The hobby of creating reborn baby dolls began in the early 1990s when doll enthusiasts wanted more realistic dolls. Since then, an industry and community surrounding reborn dolls has emerged. Reborn dolls are primarily purchased online but are available at fairs. Depending on craftsmanship, they range in price from hundreds to thousands of dollars.
Reborning involves numerous time-consuming steps. The most basic form of the process involves taking a vinyl doll, adding multiple hand painted layers of paint, and adding other physical features to the doll. Artists can pick different brands to best suit the doll they wish to create. Reborn artists can also buy reborn doll kits that are sculpted by reborn sculpt artists. A kit includes the vinyl doll parts. Customers can then purchase a reborn doll by choosing a kit (name) by sculptor (name) and have it reborned by a reborn artist (name) e.g. Adam by Mary reborned by Ann. Consumers can purchase a wide range of supplies for creating their own reborn. Making a doll from a kit allows artists to omit some steps in the fabrication process and begin with a blank canvas. Many supplies are needed for both external and internal modifications of reborns to make the doll seem more realistic.
Some consumers of reborn dolls use them to cope with their grief over a lost child (a memory reborn), or as a portrait doll of a grown child.
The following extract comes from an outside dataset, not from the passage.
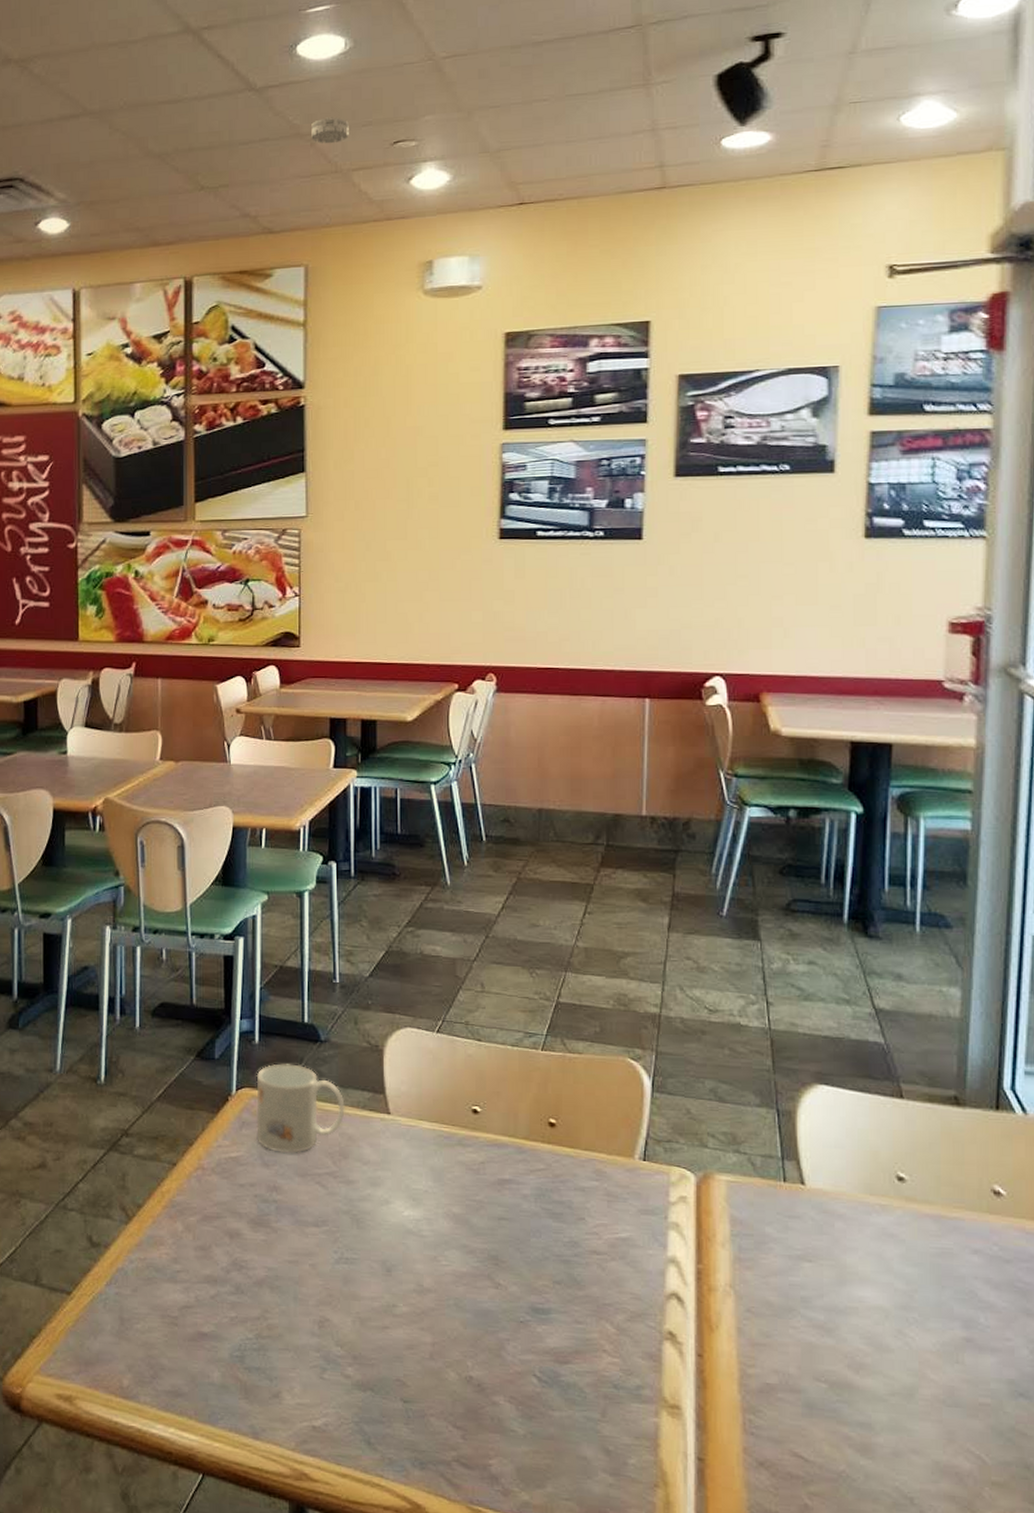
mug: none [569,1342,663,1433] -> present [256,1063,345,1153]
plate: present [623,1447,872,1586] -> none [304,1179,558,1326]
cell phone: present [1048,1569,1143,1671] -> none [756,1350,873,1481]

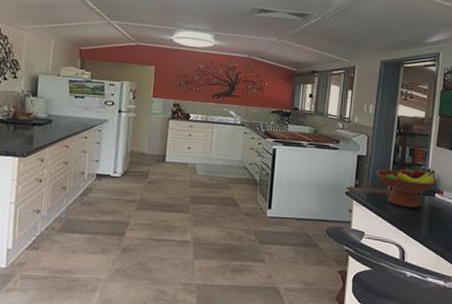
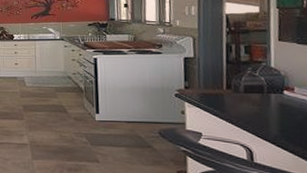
fruit bowl: present [375,167,439,209] -> none [206,65,287,108]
Others collect reborns as they would regular dolls. These dolls are sometimes played with as if they are an infant. Critics debate whether reborn dolls are harmful, or whether these dolls can help in the grieving process. Because of their realistic appearance, reborn dolls have occasionally been mistaken for real babies and "rescued" from parked cars after being reported to the police by passers-by.